Boone v. Commonwealth

194 S.E.2d 689 | Va. | 1973

194 S.E.2d 689 (1973)
213 Va. 695

Willie Stanley BOONE
v.
COMMONWEALTH of Virginia.

Supreme Court of Virginia.

March 5, 1973.

John C. Baker, Surry, on brief, for plaintiff in error.

Andrew P. Miller, Atty. Gen., Robert E. Shepherd, Jr., Asst. Atty. Gen., on brief, for defendant in error.

Before SNEAD, C. J., and I'ANSON, CARRICO, HARRISON, COCHRAN, HARMAN and POFF, JJ.

HARMAN, Justice.

Willie Stanley Boone (Boone or defendant),[1] after waiving a trial by jury, was convicted by the trial court of a violation of the "Sawed-off" Shotgun Act, Code §§ 18.1-268 to 268.9, and sentenced to a term of ten years in the state penitentiary. We granted a writ of error.

The dispositive question here is whether the trial court erred in admitting certain evidence over the defendant's objection that it was hearsay.

At about 11:30 p. m. on October 3, 1970, an automobile crash involving two cars occurred at Bacon's Castle in Surry County. One of the vehicles involved, a blue 1970 two-door Chevrolet, was occupied by four black men.

The other car was occupied by a white couple. The occupants of both cars were injured, and all of them were moved by ambulance from the scene of the crash to Obici Memorial Hospital in Suffolk.

State Trooper Donald Wayne MacKenzie (MacKenzie), the investigating officer, did not learn the names of any of the victims at the crash scene and could not identify the defendant as having been present there. None of the other witnesses identified the defendant as having been present at the crash scene.

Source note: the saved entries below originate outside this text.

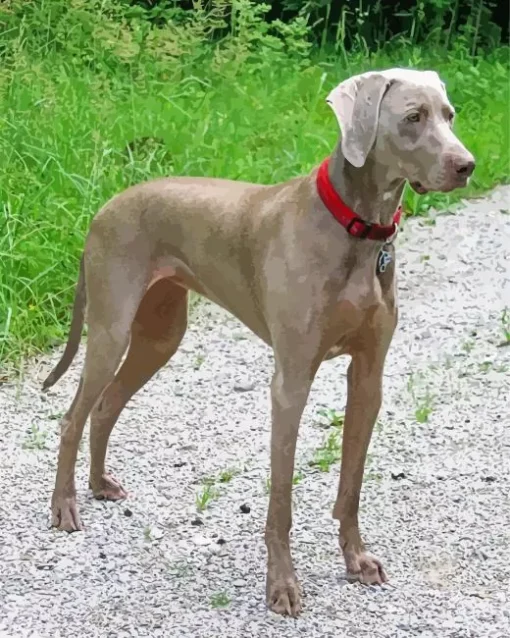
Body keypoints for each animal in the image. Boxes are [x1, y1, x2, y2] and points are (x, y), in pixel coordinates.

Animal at [42, 67, 474, 616]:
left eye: (450, 115)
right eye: (413, 117)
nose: (467, 165)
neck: (356, 229)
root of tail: (104, 207)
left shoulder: (369, 375)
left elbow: (351, 485)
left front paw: (356, 560)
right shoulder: (290, 382)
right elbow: (281, 498)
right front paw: (282, 586)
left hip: (160, 336)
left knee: (105, 407)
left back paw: (99, 485)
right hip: (111, 328)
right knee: (73, 417)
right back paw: (64, 506)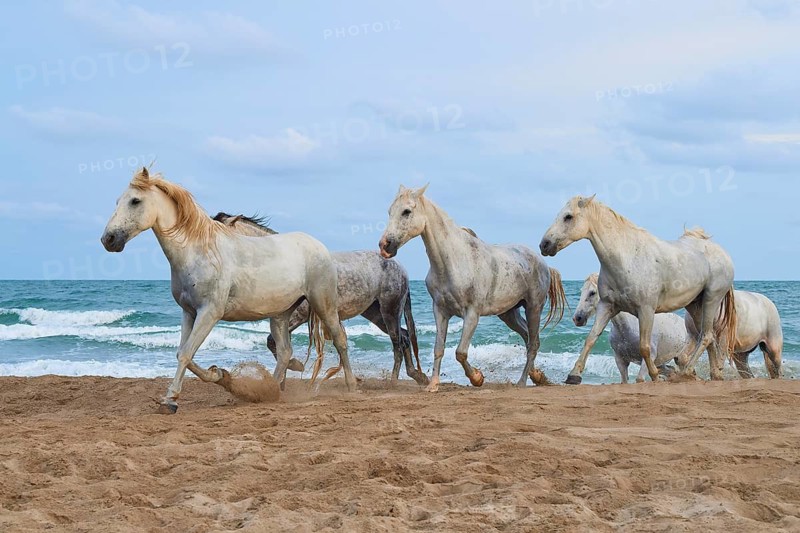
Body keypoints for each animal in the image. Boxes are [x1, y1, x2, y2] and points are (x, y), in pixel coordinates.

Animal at [100, 168, 355, 413]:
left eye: (135, 201)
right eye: (117, 201)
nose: (108, 239)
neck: (198, 252)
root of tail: (318, 245)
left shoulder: (209, 313)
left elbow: (186, 353)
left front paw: (170, 400)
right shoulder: (189, 312)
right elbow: (183, 352)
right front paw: (218, 375)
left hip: (323, 304)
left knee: (339, 340)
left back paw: (351, 386)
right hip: (280, 314)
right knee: (284, 351)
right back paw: (268, 392)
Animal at [212, 212, 429, 387]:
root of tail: (400, 267)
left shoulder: (297, 316)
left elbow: (272, 342)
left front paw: (296, 367)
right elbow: (276, 344)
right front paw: (283, 382)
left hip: (389, 310)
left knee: (398, 341)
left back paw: (394, 381)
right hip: (375, 313)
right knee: (404, 336)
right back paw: (417, 376)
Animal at [379, 185, 567, 392]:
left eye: (406, 211)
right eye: (389, 211)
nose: (385, 246)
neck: (454, 262)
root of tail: (544, 264)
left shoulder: (471, 314)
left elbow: (460, 352)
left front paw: (477, 378)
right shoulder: (440, 311)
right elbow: (439, 348)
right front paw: (433, 384)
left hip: (533, 307)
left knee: (533, 343)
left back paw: (522, 382)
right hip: (509, 313)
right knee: (528, 338)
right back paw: (538, 375)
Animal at [540, 195, 737, 384]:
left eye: (568, 216)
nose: (544, 245)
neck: (626, 258)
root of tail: (722, 252)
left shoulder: (646, 310)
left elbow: (644, 347)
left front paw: (655, 376)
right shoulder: (607, 306)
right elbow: (591, 338)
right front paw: (573, 375)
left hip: (711, 299)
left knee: (706, 336)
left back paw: (685, 373)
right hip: (694, 304)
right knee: (709, 336)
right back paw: (715, 374)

MacKenzie, in making his investigation of the accident, later went to Obici Memorial Hospital where he saw two of the *690 crash victims, Joseph Eugene West and Coyle V. Person, Jr. The trooper obtained the names and addresses "of the people who came in" from the hospital records. Over the defendant's objection, MacKenzie was permitted to testify that one of the names he obtained that night from the hospital records was "James Boone" and that the hospital records were later "corrected" to show the name "Willie Stanley Boone." These hospital records were not tendered nor were they admitted as evidence.

Certain records of Portsmouth General Hospital were authenticated and admitted in evidence. These records establish that Willie Stanley Boone was admitted to Portsmouth General Hospital on October 4, at 2:10 a. m., as a transfer patient from Obici Memorial Hospital. The defendant, while not objecting generally to admission of these records, did object to a note in the record by the admitting nurse that "Ambulance driver states he (Boone) was in an auto accident" on the ground that this was hearsay and should not have been considered by the court.

We find that both of these objections by the defendant have merit.

The record clearly shows the testimony of Trooper MacKenzie that the defendant was "one of the people who came in" to Obici Memorial Hospital was not based upon MacKenzie's personal knowledge but upon his examination of the hospital records. Since this evidence was hearsay evidence which did not fall within one of the recognized exceptions to the hearsay rule, the defendant's objection should have been sustained.

We likewise find that portion of the Portsmouth General Hospital records which recorded a hearsay statement by the ambulance driver to the admitting nurse was inadmissible, and that this portion of the hospital records should not have been admitted and considered by the trial court.

While we have adopted the modern Shopbook Rule, allowing in given cases the admission of verified regular entries without requiring proof of the original observers or record keepers, as an exception to the hearsay rule, Dalton v. Johnson, Adm'x, 204 Va. 102, 129 S.E.2d 647 (1963), we have generally restricted this exception, as well as other exceptions to the rule created by statute, to facts or events within the personal knowledge and observation of the recording official to which he could testify if he were called as a witness. See, e. g., Bailey, Adm'x v. Hunter, Inc., 207 Va. 123, 148 S.E.2d 826 (1966); Bass v. Commonwealth, 212 Va. 699, 187 S.E.2d 188 (1972); Williams v. Commonwealth, 213 Va. 45, 189 S.E.2d 378 (1972).

The judgment of the trial court is reversed and the case is remanded for a new trial if the Commonwealth be so advised.

Reversed and remanded.

NOTES

[1] A related case involving the same defendant has already been reviewed by this court. Boone v. Commonwealth, 212 Va. 686, 187 S.E.2d 178 (1972).